The privacy notice must be a clear, conspicuous, and accurate statement of the company's privacy practices; it should include what information the company collects about its consumers and customers, with whom it shares the information, and how it protects or safeguards the information. The notice applies to the "nonpublic personal information" the company gathers and discloses about its consumers and customers; in practice, that may be most - or all - of the information a company has about them. For example, nonpublic personal information could be information that a consumer or customer puts on an application; information about the individual from another source, such as a credit bureau; or information about transactions between the individual and the company, such as an account balance. Indeed, even the fact that an individual is a consumer or customer of a particular financial institution is nonpublic person information. But information that the company has reason to believe is lawfully public - such as mortgage loan information in a jurisdiction where that information is publicly recorded - is not restricted by the GLB Act.

Opt-Out Rights

Consumers and customers have the right to opt out of - or say no to - having their information shared with certain third parties. The privacy notice must explain how - and offer a reasonable way - they can do that. For example, providing a toll-free telephone number or a detachable form with a pre-printed address is a reasonable way for consumers or customers to opt out; requiring someone to write a letter as the only way to opt out is not.

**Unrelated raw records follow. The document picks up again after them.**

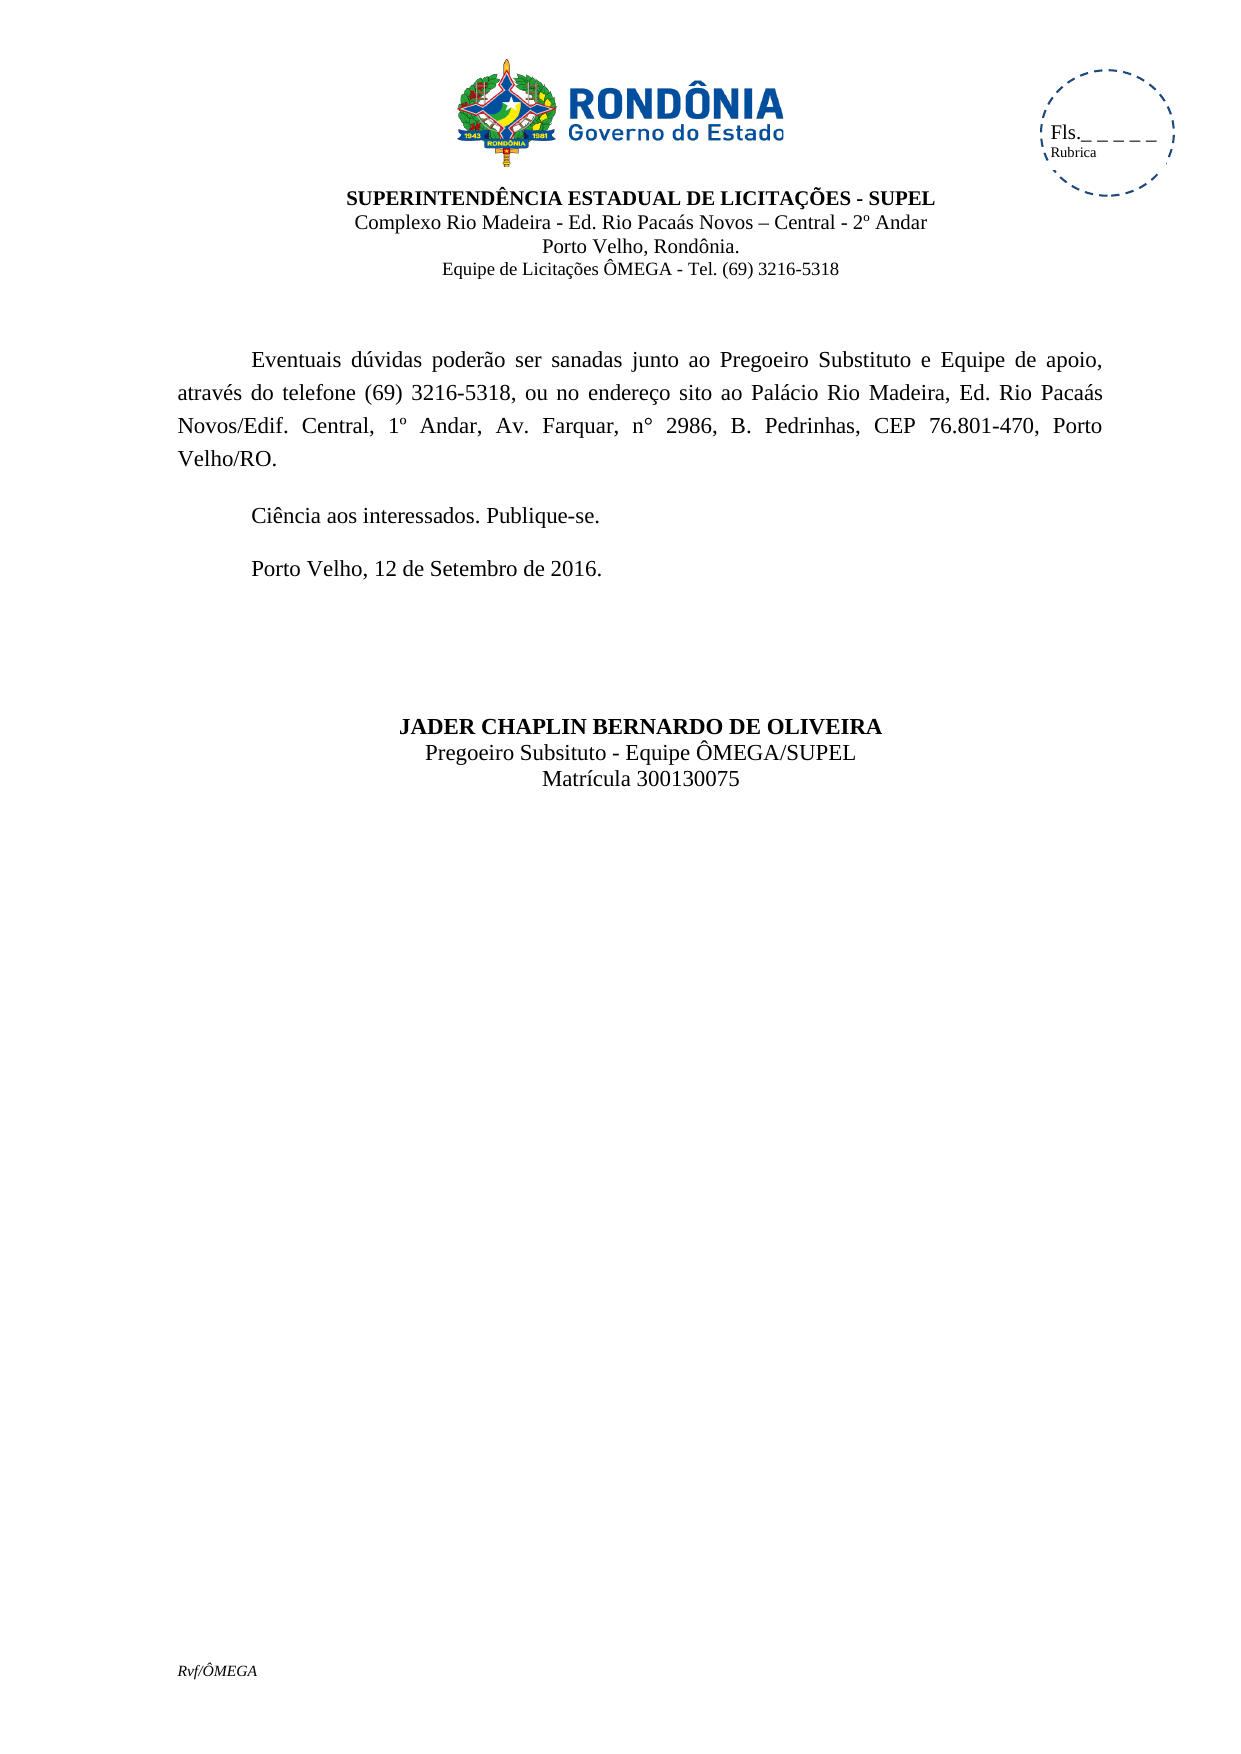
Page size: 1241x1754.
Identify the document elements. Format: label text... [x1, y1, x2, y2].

picture [456, 59, 784, 167]
text Pregoeiro Subsituto - Equipe ÔMEGA/SUPEL [177, 739, 1104, 766]
text Porto Velho, 12 de Setembro de 2016. [177, 555, 1104, 581]
text Matrícula 300130075 [177, 766, 1104, 792]
text Eventuais dúvidas poderão ser sanadas junto ao Pregoeiro Substituto e Equipe de apoio, através do telefone (69) 3216-5318, ou no endereço sito ao Palácio Rio Madeira, Ed. Rio Pacaás Novos/Edif. Central, 1º Andar, Av. Farquar, n° 2986, B. Pedrinhas, CEP 76.801-470, Porto Velho/RO. [177, 346, 1104, 471]
text Ciência aos interessados. Publique-se. [177, 502, 1104, 528]
text JADER CHAPLIN BERNARDO DE OLIVEIRA [177, 713, 1104, 739]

The privacy notice also must explain that consumers have a right to say no to the sharing of certain information - credit report or application information - with the financial institution's affiliates. An affiliate is an entity that controls another company, is controlled by the company, or is under common control with the company. Consumers have this right under a different law, the Fair Credit Reporting Act. The GLB Act does not give consumers the right to opt out when the financial institution shares other information with its affiliates.

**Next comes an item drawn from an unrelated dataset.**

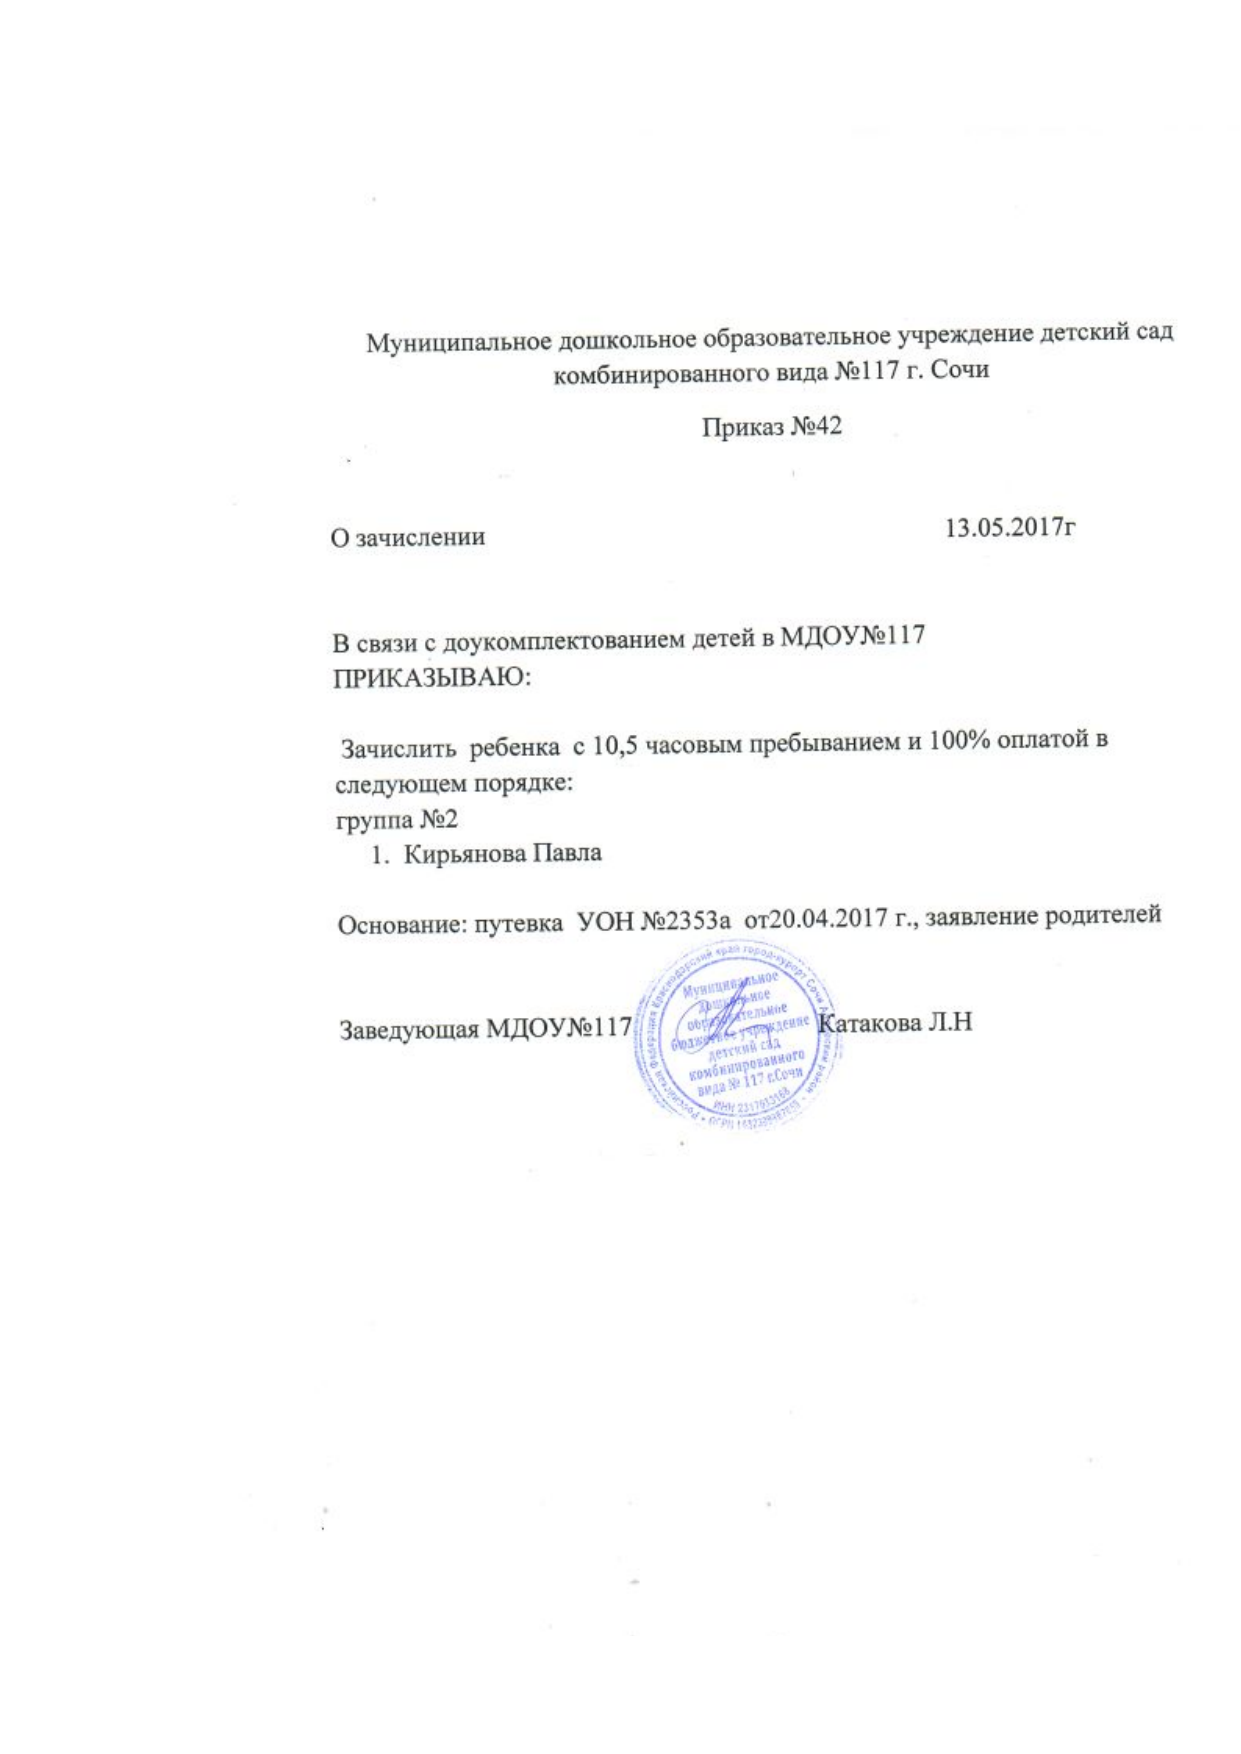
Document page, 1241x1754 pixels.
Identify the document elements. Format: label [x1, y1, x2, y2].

The GLB Act provides no opt-out right in several other situations: For example, an individual cannot opt out if:

  • a financial institution shares information with outside companies that provide essential services like data processing or servicing accounts;
  • the disclosure is legally required;
  • a financial institution shares customer data with outside service providers that market the financial company's products or services.

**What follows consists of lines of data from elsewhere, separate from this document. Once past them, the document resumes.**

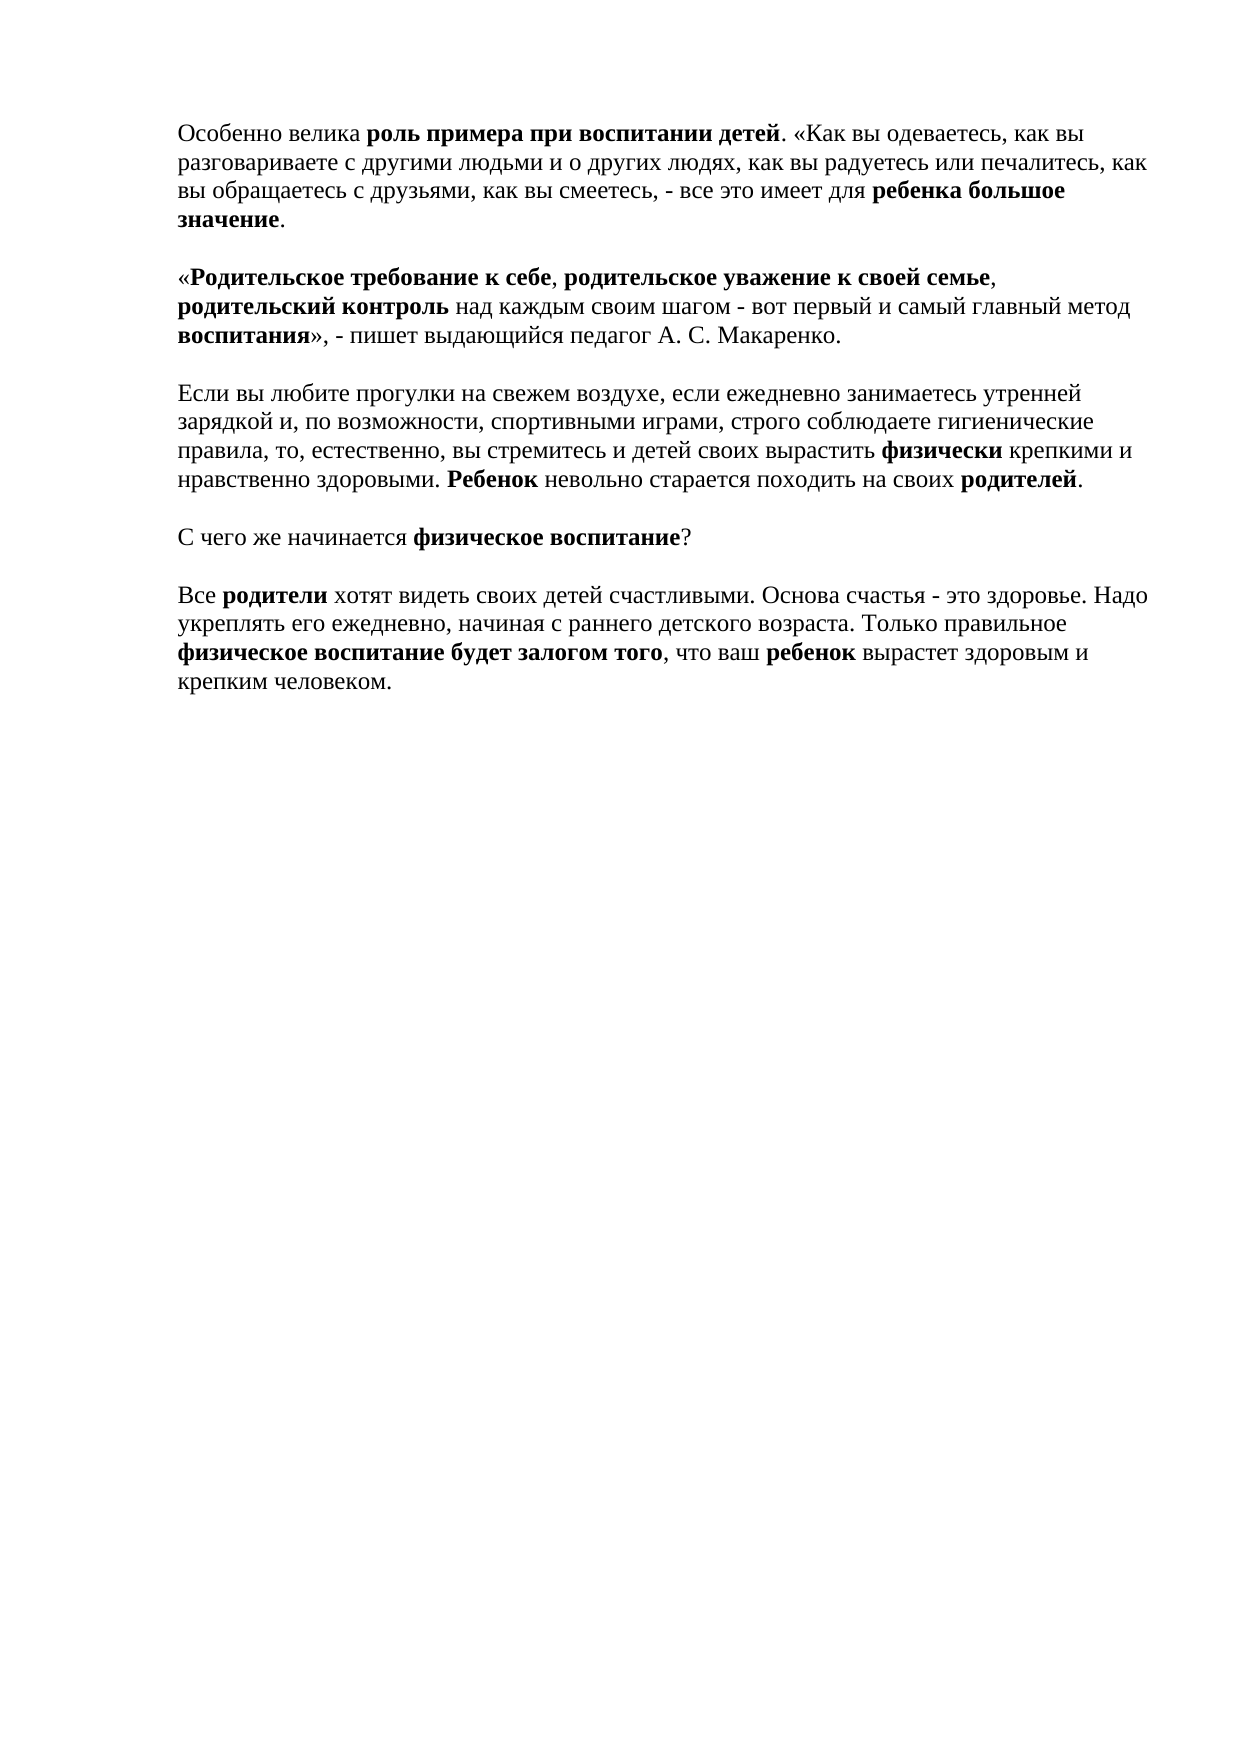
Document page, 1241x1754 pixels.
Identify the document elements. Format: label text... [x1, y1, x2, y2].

text «Родительское требование к себе, родительское уважение к своей семье, родительский контроль над каждым своим шагом - вот первый и самый главный метод воспитания», - пишет выдающийся педагог А. С. Макаренко. [177, 262, 1152, 348]
text Особенно велика роль примера при воспитании детей. «Как вы одеваетесь, как вы разговариваете с другими людьми и о других людях, как вы радуетесь или печалитесь, как вы обращаетесь с друзьями, как вы смеетесь, - все это имеет для ребенка большое значение. [177, 118, 1152, 233]
text Если вы любите прогулки на свежем воздухе, если ежедневно занимаетесь утренней зарядкой и, по возможности, спортивными играми, строго соблюдаете гигиенические правила, то, естественно, вы стремитесь и детей своих вырастить физически крепкими и нравственно здоровыми. Ребенок невольно старается походить на своих родителей. [177, 378, 1152, 493]
text Все родители хотят видеть своих детей счастливыми. Основа счастья - это здоровье. Надо укреплять его ежедневно, начиная с раннего детского возраста. Только правильное физическое воспитание будет залогом того, что ваш ребенок вырастет здоровым и крепким человеком. [177, 580, 1152, 695]
text С чего же начинается физическое воспитание? [177, 522, 1152, 551]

Receiving Nonpublic Personal Information

The GLB Act puts some limits on how anyone that receives nonpublic personal information from a financial institution can use or re-disclose the information. Take the case of a lender that discloses customer information to a service provider responsible for mailing account statements, where the consumer has no right to opt out: The service provider may use the information for limited purposes - that is, for mailing account statements. It may not sell the information to other organizations or use it for marketing.

However, it's a different scenario when a company receives nonpublic personal information from a financial institution that provided an opt-out notice -- and the consumer didn't opt out. In this case, the recipient steps into the shoes of the disclosing financial institution, and may use the information for its own purposes or re-disclose it to a third party, consistent with the financial institution's privacy notice. That is, if the privacy notice of the financial institution allows for disclosure to other unaffiliated financial institutions - like insurance providers - the recipient may re-disclose the information to an unaffiliated insurance provider.

Other Provisions

Other important provisions of the GLB Act also impact how a company conducts business. For example, financial institutions are prohibited from disclosing their customers' account numbers to non-affiliated companies when it comes to telemarketing, direct mail marketing or other marketing through e-mail, even if the individuals have not opted out of sharing the information for marketing purposes.